* **WHAT THE EXERCISE ASKS**:
Please retype only the lines of the entries below, from the line with "A importância de viver o" to the line with "passando pelo momento junto com você.", including both of those lines.

* **RECORDS SUPPLIED**:
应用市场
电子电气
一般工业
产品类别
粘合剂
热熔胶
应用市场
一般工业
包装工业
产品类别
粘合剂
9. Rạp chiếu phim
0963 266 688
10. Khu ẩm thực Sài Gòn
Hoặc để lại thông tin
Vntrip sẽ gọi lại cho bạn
--
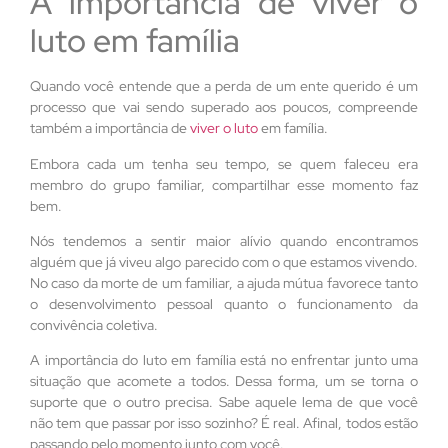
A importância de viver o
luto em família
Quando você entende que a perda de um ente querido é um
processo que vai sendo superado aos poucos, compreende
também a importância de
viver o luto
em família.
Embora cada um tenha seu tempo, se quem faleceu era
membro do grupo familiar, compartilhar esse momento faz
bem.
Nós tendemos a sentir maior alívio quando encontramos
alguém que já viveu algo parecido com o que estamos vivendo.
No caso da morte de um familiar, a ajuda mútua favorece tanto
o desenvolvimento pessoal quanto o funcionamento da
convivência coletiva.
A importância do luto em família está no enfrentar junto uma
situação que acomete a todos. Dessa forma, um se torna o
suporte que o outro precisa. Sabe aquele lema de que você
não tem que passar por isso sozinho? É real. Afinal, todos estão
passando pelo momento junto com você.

* **EXERCISE RESULT**:
A importância de viver o
luto em família
Quando você entende que a perda de um ente querido é um
processo que vai sendo superado aos poucos, compreende
também a importância de
viver o luto
em família.
Embora cada um tenha seu tempo, se quem faleceu era
membro do grupo familiar, compartilhar esse momento faz
bem.
Nós tendemos a sentir maior alívio quando encontramos
alguém que já viveu algo parecido com o que estamos vivendo.
No caso da morte de um familiar, a ajuda mútua favorece tanto
o desenvolvimento pessoal quanto o funcionamento da
convivência coletiva.
A importância do luto em família está no enfrentar junto uma
situação que acomete a todos. Dessa forma, um se torna o
suporte que o outro precisa. Sabe aquele lema de que você
não tem que passar por isso sozinho? É real. Afinal, todos estão
passando pelo momento junto com você.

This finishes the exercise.